### AUFGABENSTELLUNG:
Wann setzte Donald Trump Huawei laut dem Text über Huawei und die USA auf eine schwarze Liste?

### AUSGANGSTEXT:
^^^^^^^^
Huawei und die USA – es ist keine harmonische Geschichte. Spätestens seit 2017 ein heftiger Handelskrieg zwischen den USA und China – den beiden grössten Wirtschaftsmächten der Erde – ausbrach, ist das Verhältnis zwischen amerikanischen Regierungsbehörden und dem chinesischen Technologiekonzern höchst problematisch, um es milde auszudrücken. Im Mai 2019 setzte der damalige Präsident Donald Trump Huawei sogar auf eine schwarze Liste.
Das amerikanische Misstrauen gegenüber dem Konzern reicht jedoch noch weiter zurück. Seit Langem beschuldigt die US-Regierung das Unternehmen, US-Kunden auszuspionieren. Huawei ist eng mit dem autokratisch geführten chinesischen Staat verbandelt, und die USA – wie auch andere westliche Länder – fürchten, dass der Konzern Daten an chinesische Organe, etwa die Staatssicherheit oder die Armee, weitergeben könnte. Allerdings hat sich Huawei in den vergangenen Jahren auch zu einem ernsthaften Konkurrenten für US-Unternehmen entwickelt.
^^^^^^^^
(Begrenzungsrahmen mit Schlüsselpunkten)

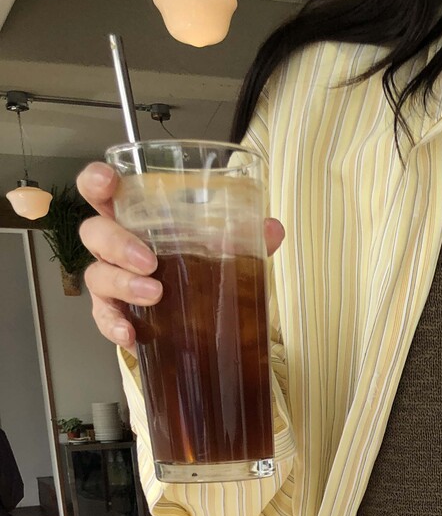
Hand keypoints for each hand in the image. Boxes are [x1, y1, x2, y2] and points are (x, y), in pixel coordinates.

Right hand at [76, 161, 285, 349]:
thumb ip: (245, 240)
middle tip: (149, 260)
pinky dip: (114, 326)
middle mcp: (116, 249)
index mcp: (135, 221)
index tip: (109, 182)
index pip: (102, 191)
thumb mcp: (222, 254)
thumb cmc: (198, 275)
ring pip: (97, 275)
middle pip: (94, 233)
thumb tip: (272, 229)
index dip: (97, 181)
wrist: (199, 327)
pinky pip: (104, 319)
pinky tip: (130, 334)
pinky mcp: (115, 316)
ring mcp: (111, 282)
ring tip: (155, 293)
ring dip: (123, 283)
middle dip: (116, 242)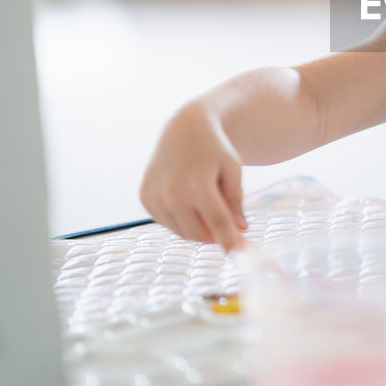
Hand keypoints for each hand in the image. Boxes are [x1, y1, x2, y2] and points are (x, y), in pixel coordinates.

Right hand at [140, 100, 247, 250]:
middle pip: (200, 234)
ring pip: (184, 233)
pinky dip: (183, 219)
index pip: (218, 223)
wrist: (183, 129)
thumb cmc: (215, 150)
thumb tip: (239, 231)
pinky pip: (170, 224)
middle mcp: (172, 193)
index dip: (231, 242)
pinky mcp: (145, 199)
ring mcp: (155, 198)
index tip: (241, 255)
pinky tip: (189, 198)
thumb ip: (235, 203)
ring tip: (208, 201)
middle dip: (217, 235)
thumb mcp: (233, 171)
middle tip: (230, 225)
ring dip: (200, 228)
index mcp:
^^^^^^^^
### LÖSUNG DER AUFGABE:
Im Mai 2019.